By marketing to your customer base you retain your customer regardless of their insurance company affiliation. There are numerous commercials luring customers from one insurance company to another and unless you have a DRP with all of them your customers could be directed to your competition.  

By staying in contact with your customers you develop loyalty that will help combat insurance company steering. Customers want to know they have somebody that can help them when they have an accident.  By staying in touch with them they will turn to you. When you don’t stay in touch, they will rely on the insurance company’s recommendations.

There are many tools available to maintain contact with your customers as well as different methods. Which method or tool you use depends on your marketing target. I recommend you do a little research before you pick one or maybe two to reach your customers. 

Marketing for success

Even if you have a DRP with several insurance companies, the customer must know you to pick you from the line-up the insurance call center gives them. To gain those customers you must create a plan to market to the public.

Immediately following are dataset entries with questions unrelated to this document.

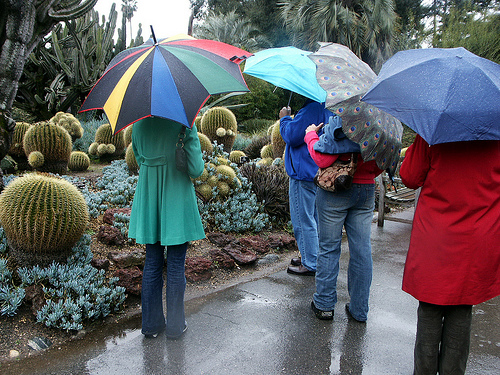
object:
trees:
[187, 0, 397, 120]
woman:
[304, 104, 383, 321]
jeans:
[313, 184, 372, 323]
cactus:
[16, 150, 89, 236]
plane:
[69, 229, 500, 374]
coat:
[127, 117, 207, 245]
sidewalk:
[0, 206, 500, 375]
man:
[278, 99, 335, 276]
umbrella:
[306, 41, 402, 179]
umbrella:
[77, 35, 254, 136]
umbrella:
[242, 42, 330, 109]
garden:
[0, 0, 500, 375]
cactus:
[0, 107, 294, 255]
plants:
[0, 107, 294, 332]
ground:
[0, 163, 500, 375]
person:
[132, 120, 204, 339]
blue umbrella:
[360, 47, 500, 146]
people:
[126, 100, 500, 375]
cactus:
[2, 0, 143, 122]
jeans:
[140, 242, 185, 339]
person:
[399, 134, 500, 375]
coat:
[399, 132, 500, 305]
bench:
[377, 148, 422, 228]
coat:
[279, 99, 333, 181]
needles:
[7, 181, 78, 253]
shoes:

Marketing plans are only as effective as their reach. You can’t successfully market your collision center without understanding your target. Marketing has many facets that require research to determine the correct message, the right channel and the intended receiver.

Determining where your marketing is successful and where it is not working, as well as knowing the differences in the market areas prepares you to structure your marketing program effectively. One of the differences could be your marketing message is directed at an older audience and the market is a college area. Regardless of the market, you have to ensure you generate awareness of your collision center, motivate potential customers to drive to your facility, differentiate from your competition, identify your brand as unique, explain the processes that make doing business with you attractive and capitalize on your customer satisfaction index.

Marketing is an ongoing process, a mixture of marketing your customer base and exploring areas you are not reaching. To be successful you have to diversify your tactics over the different media opportunities.

In Michael E. Gerber’s book E Myth Mastery he discusses six disciplines including awareness, motivation, acceptance, brand preference, purchase transaction and customer satisfaction. Focusing on these six principles will help you establish your targeted message, stress the benefits of doing business with you and create brand awareness.

Kelly McDonald, President of McDonald Marketing, wrote a book entitled, How to Market to People Not Like You. The book provides insight into how to market to areas you are not reaching.  She explains how to “get to know the customer you’re not getting but should be” in chapter two and in chapter five she describes how to “communicate in their ‘‘language.’’ She recommends you “develop marketing messages based on their values.” She continues a discussion about Gen Ys, Xs and Zs and how to approach them. There are a variety of marketing books available, I enjoyed these two and believe you will also. 

I suggest you look at your competitors to see how they are sending their messages and try something different and unique.